The dev server runs on port 3000. To sideload the add-in, follow Microsoft's sideloading instructions.

Configuration

The add-in configuration is in package.json:

• config.app_to_debug: outlook
• config.app_type_to_debug: desktop
• config.dev_server_port: 3000

Production hosts and PKG / Cryptify URLs are baked in at Docker build time via the ADDIN_PUBLIC_URL, PKG_URL, CRYPTIFY_URL, and POSTGUARD_WEBSITE_URL build args (see .github/workflows/release.yml).

Releasing

Releases run on every push to master via .github/workflows/release.yml:

1. googleapis/release-please-action watches conventional commits and opens a release PR. Merging that PR cuts a tagged release.
2. On non-release pushes, CI builds and pushes ghcr.io/encryption4all/postguard-outlook-addon:edge (and a sha-<commit> tag) using staging hosts.
3. On release pushes, CI builds the same image with production hosts and tags it with the released version.
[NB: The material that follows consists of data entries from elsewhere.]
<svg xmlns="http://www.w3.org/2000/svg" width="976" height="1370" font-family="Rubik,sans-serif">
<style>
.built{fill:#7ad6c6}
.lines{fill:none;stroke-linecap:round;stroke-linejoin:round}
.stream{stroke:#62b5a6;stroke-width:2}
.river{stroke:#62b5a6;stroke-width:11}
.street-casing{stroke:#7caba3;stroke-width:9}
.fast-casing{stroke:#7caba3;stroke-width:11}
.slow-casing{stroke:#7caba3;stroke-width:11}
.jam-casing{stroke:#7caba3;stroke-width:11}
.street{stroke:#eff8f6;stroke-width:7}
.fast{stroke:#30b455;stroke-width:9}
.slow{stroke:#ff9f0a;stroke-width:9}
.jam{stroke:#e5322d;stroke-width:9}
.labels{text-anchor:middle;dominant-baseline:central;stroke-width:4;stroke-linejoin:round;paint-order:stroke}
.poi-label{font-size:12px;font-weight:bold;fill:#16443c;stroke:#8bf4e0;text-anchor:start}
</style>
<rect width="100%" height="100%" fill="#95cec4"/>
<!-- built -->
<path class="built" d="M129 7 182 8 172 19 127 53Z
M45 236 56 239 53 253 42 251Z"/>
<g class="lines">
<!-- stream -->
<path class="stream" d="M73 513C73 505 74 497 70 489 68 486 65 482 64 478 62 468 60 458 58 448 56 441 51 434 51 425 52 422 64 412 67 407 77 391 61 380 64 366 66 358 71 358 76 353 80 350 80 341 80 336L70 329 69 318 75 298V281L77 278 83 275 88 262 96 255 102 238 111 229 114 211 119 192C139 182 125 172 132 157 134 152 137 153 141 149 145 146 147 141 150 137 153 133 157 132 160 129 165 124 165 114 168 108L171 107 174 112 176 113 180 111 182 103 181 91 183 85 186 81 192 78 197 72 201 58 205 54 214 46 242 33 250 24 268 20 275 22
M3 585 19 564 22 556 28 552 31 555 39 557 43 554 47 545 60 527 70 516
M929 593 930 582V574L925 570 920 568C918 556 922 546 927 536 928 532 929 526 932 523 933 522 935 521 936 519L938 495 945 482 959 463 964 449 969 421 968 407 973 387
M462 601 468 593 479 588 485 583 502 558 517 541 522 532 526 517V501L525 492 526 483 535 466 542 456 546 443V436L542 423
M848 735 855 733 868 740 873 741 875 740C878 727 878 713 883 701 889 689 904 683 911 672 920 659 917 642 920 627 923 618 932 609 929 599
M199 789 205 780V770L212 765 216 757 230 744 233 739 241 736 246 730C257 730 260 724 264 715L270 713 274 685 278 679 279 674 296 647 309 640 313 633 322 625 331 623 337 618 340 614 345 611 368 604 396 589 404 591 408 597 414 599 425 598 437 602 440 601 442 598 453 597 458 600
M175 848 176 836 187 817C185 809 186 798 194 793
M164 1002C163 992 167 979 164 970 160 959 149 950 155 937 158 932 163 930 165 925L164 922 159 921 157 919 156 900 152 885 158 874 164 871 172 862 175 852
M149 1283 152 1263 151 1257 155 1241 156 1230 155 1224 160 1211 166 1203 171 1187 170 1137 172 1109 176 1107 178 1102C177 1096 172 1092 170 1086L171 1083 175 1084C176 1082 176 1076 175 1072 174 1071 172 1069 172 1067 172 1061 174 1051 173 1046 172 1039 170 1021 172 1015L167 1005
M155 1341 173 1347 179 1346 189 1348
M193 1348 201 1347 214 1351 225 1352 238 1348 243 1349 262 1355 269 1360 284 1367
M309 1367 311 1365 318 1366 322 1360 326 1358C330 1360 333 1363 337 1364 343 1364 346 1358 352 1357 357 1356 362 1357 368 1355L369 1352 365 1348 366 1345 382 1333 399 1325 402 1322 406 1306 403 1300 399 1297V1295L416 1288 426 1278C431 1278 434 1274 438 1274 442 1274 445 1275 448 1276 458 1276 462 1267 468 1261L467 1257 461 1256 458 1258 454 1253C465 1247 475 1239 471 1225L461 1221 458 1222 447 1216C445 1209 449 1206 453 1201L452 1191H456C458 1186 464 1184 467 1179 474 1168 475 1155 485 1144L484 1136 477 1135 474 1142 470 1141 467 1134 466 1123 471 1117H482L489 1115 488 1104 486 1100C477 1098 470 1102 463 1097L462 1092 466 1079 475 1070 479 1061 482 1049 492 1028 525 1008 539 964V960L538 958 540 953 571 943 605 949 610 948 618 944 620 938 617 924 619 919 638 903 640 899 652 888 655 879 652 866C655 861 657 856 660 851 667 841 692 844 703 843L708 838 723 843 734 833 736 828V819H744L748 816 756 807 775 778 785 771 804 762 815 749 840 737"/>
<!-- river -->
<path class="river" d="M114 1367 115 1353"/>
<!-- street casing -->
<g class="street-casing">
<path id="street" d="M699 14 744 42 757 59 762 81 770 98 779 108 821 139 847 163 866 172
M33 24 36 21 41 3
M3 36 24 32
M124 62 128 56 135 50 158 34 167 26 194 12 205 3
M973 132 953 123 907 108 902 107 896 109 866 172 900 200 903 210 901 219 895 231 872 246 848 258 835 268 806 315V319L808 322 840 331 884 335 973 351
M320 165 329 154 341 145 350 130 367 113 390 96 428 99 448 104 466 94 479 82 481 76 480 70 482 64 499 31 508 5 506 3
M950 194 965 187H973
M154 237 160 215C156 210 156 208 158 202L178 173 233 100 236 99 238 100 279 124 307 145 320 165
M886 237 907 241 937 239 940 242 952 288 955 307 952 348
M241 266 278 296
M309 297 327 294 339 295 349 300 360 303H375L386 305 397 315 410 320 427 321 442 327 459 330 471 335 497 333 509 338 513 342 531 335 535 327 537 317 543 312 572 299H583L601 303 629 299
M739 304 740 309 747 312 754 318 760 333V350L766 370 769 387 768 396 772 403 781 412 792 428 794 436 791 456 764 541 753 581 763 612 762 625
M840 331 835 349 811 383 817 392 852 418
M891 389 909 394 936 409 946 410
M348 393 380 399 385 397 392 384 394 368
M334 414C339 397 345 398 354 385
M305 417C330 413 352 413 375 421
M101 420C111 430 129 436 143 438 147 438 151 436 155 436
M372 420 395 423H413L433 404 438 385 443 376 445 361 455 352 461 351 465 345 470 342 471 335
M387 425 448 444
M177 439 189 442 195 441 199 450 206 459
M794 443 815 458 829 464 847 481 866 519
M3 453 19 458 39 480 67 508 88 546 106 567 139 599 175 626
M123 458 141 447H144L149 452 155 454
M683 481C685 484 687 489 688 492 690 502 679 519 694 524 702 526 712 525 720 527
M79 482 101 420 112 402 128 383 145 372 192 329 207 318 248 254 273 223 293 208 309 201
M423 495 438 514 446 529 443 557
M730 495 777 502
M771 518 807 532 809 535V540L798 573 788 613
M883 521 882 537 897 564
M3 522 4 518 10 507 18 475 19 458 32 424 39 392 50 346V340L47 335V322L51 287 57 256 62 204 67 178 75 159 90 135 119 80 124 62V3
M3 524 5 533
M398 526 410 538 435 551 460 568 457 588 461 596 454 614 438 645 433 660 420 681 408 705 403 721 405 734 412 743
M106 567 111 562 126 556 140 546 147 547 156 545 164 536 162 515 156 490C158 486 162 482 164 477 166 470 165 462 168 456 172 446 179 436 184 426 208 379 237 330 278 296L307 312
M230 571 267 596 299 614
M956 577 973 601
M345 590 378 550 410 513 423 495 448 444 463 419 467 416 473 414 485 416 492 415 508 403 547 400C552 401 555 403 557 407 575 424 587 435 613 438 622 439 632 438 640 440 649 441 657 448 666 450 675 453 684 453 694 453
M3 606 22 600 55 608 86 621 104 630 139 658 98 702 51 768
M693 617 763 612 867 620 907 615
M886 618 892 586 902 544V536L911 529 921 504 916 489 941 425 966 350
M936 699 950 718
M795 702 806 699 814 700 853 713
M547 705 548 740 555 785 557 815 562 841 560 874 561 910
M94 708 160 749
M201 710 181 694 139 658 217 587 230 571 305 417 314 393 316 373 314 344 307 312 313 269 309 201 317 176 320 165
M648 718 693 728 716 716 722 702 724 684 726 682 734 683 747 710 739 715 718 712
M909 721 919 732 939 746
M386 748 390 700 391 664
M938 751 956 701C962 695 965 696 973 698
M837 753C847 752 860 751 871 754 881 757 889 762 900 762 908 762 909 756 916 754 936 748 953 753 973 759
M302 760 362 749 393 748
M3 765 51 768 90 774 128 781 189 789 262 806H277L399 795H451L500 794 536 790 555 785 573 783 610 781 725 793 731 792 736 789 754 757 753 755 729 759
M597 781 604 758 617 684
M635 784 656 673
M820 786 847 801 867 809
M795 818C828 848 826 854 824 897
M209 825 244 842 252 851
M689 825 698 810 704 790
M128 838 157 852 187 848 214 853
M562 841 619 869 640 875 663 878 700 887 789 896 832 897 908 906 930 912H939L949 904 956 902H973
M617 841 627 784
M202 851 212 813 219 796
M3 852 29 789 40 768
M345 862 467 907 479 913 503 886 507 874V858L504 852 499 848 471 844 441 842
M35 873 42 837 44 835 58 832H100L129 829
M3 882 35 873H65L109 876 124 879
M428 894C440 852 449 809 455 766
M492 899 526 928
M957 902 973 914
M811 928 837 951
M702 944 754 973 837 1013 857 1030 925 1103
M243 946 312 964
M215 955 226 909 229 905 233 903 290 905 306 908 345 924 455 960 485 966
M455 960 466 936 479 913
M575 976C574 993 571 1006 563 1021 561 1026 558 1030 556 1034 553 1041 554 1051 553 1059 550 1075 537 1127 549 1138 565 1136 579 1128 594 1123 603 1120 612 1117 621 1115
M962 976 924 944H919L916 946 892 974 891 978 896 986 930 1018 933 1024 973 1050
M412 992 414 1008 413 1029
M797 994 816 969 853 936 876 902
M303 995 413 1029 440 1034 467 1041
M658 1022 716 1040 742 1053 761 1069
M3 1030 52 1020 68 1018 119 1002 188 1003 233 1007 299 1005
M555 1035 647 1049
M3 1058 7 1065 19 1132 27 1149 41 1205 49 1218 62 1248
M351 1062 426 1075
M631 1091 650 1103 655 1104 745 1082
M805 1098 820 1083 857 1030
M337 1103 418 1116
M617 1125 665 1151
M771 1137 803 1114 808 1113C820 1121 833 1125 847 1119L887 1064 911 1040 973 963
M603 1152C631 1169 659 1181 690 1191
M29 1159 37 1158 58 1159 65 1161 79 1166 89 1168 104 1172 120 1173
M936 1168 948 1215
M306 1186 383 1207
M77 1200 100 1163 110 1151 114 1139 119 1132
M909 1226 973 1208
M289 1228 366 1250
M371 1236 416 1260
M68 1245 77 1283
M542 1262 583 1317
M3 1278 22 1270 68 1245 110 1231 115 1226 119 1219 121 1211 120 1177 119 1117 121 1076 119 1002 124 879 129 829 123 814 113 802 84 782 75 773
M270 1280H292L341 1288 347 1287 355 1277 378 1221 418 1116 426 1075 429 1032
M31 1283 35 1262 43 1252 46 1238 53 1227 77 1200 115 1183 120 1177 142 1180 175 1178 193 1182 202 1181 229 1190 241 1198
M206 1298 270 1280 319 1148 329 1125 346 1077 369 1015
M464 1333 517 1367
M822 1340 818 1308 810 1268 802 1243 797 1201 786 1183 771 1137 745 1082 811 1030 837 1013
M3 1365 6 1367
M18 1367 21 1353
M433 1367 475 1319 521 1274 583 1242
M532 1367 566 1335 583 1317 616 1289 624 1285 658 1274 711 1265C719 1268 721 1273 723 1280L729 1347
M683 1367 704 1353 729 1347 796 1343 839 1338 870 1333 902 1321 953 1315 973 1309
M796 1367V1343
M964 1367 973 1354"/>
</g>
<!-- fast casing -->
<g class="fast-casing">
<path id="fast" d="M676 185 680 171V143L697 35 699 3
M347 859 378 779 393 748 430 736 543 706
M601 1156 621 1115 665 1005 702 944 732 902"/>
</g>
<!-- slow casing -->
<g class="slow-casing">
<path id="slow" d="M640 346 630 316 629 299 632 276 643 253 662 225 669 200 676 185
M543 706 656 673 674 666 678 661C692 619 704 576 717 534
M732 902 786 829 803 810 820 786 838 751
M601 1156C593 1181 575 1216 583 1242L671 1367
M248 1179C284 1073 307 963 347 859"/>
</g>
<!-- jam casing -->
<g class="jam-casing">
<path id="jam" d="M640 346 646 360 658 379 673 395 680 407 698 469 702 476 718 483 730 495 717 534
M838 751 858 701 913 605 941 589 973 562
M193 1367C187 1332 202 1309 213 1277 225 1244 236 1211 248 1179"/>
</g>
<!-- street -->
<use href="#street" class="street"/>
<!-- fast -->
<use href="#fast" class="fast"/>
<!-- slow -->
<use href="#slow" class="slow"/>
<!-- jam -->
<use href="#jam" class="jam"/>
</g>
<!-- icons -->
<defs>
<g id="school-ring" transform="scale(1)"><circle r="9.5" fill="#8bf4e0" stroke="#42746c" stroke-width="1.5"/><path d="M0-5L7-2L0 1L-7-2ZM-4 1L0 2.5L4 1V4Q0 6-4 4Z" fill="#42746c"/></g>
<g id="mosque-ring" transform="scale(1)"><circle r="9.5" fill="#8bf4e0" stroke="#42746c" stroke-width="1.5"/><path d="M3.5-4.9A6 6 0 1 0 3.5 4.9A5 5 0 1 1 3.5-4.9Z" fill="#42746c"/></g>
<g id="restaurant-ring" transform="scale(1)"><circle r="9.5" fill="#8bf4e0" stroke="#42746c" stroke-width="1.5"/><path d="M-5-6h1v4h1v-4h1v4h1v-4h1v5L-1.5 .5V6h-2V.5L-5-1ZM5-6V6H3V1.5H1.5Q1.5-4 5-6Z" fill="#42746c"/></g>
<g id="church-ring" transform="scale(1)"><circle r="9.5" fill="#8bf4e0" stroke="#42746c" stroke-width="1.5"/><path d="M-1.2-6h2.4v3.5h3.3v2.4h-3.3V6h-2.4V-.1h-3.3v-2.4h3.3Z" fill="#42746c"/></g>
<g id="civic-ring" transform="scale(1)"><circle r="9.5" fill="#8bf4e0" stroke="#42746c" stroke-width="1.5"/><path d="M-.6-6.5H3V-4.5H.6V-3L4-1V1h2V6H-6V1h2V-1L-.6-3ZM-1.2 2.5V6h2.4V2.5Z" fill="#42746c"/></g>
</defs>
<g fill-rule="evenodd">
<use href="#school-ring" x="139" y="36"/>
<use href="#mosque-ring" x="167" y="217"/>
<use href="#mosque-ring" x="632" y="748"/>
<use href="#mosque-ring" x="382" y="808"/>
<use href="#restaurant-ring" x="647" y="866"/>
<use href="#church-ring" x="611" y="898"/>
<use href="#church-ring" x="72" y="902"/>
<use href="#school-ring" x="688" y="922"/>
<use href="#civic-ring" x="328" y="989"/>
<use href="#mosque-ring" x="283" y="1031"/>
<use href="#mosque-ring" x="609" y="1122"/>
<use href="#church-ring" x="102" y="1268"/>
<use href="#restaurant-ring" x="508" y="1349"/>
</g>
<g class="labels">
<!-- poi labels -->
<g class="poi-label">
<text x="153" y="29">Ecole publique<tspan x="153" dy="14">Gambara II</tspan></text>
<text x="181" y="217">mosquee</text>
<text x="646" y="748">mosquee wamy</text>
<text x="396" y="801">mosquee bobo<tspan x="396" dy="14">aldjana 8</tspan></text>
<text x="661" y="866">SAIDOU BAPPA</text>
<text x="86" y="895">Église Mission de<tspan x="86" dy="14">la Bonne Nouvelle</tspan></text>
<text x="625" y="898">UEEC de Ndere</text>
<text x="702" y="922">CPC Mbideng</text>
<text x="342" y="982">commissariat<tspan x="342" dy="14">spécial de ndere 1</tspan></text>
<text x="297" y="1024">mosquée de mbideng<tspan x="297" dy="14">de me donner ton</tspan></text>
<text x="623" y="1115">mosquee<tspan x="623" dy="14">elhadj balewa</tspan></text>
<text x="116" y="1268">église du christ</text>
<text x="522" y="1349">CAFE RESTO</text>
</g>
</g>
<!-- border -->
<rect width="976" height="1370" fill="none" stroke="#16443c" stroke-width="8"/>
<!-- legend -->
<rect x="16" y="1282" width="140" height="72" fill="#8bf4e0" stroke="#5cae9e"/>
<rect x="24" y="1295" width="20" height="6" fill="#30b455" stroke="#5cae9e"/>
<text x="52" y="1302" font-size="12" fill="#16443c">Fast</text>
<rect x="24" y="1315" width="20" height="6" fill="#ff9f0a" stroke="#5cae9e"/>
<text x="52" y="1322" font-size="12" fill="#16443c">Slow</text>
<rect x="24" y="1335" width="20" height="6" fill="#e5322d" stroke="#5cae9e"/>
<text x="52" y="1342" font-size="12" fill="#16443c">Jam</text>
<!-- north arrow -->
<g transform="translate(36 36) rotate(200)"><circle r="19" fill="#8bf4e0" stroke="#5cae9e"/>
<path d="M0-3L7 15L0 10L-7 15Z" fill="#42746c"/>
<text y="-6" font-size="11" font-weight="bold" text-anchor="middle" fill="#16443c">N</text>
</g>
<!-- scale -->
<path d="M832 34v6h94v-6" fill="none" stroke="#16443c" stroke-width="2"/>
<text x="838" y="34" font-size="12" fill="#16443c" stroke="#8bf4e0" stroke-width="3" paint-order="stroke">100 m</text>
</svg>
The image is an NGINX container serving the built add-in over HTTPS. To deploy, pull the new tag and restart the container on the host serving addin.postguard.eu (or addin.staging.postguard.eu for :edge). There is no automatic deploy step in CI today.

The Office add-in store submission and admin-center deployment still happen out of band against the published manifest.